Is mySpoonful Different from Rcrdlbl? [INTERVIEW]
Few weeks ago, I discovered mySpoonful, which is a music discovery site and newsletter. Initially, the service made me skeptical. Why send busy people more e-mail?
In my mind, there had to be a better way. Readers also pointed out that sites like Rcrdlbl and Track in the Box do similar functions. In search of answers, I spoke to Dan Cohen, who is the CEO and co-founder of mySpoonful.
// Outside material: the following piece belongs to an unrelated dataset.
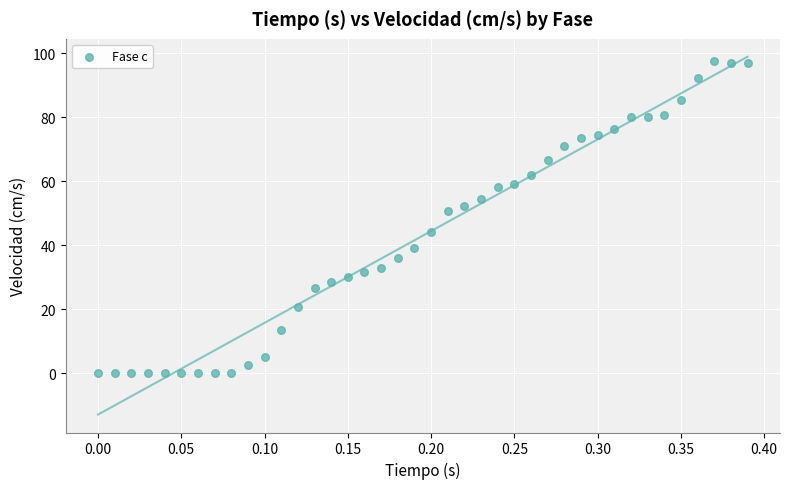

What is the range of X values (max minus min)?

0.4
In this interview, he makes his case about why mySpoonful is different and why it matters.
How will you differentiate mySpoonful from similar sites?
Dan Cohen: We think we're unique in several ways, including our particular combination of format, focus, and frequency that is geared towards the busy independent music fan with limited time.
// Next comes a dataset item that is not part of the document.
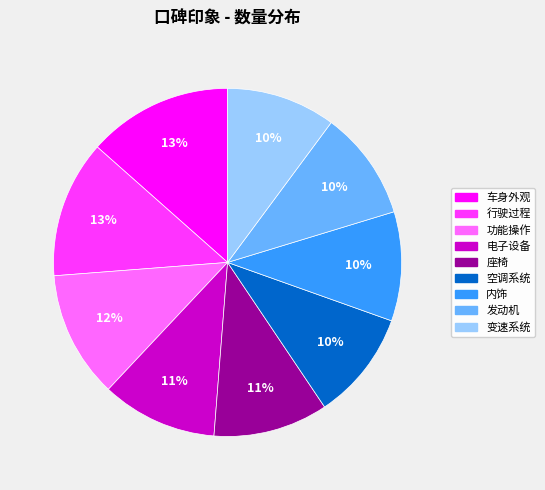

The 功能操作 slice represents 18% of the pie. True or false?

False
First, we deliver new music in our "spoonful" format, which is a concise and consistent way of presenting a new artist, profiling them with our original writing, offering a free sample of their music and video, and more.
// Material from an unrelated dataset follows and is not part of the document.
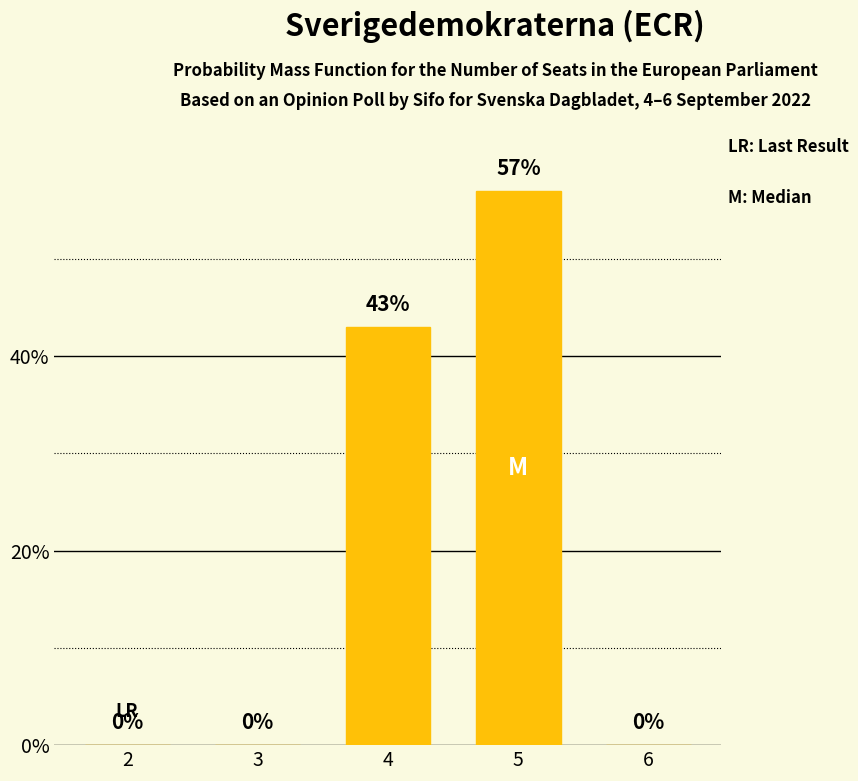

How many distinct data groups are displayed?

1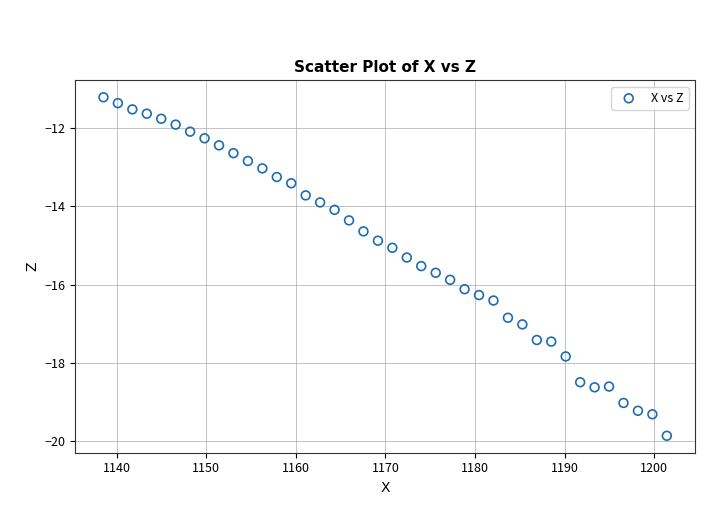

What is the range of Y values (max minus min)?

8.7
Second, each spoonful focuses on a single artist, so the reader can get to know an individual band. Third, is our frequency - we focus on a single artist only three times a week, which avoids information overload. In addition, we provide a mobile site experience that allows a user to play and download an artist's music right to a mobile device.
I should also add that we maintain editorial independence from any particular label, so our curated recommendations are solely our own.
Is sending busy people ever more e-mail the best idea?
Dan Cohen: We actually offer our content several ways, so that people can choose the format that best suits them – email, our website, our mobile site, twitter, and Facebook. In this manner, they can get the content through either "push" or "pull" at their convenience, and they can do so on either their desktops or mobile device. We find that people that do choose email like our concise format and love receiving their "surprise package" of new independent music three times a week, and find that it is a nice break from their other emails.
Will the hyper-localization – as you expand – be what sets you apart?
Dan Cohen: We do think that localizing our offering will be important in the future. Today, we offer a link to local live performance listings for each artist.
Why must we connect artists to real people in places where they live?
Dan Cohen: Recommendations for local artists can add another degree of relevance and build a new level of connection with fans. People take pride in where they live, and often like to be part of their local music scene. Further, partially due to social media, fans are now more than ever expecting to have more direct relationships with artists. Having a local connection to an artist further fosters that relationship, and helps artists gain exposure.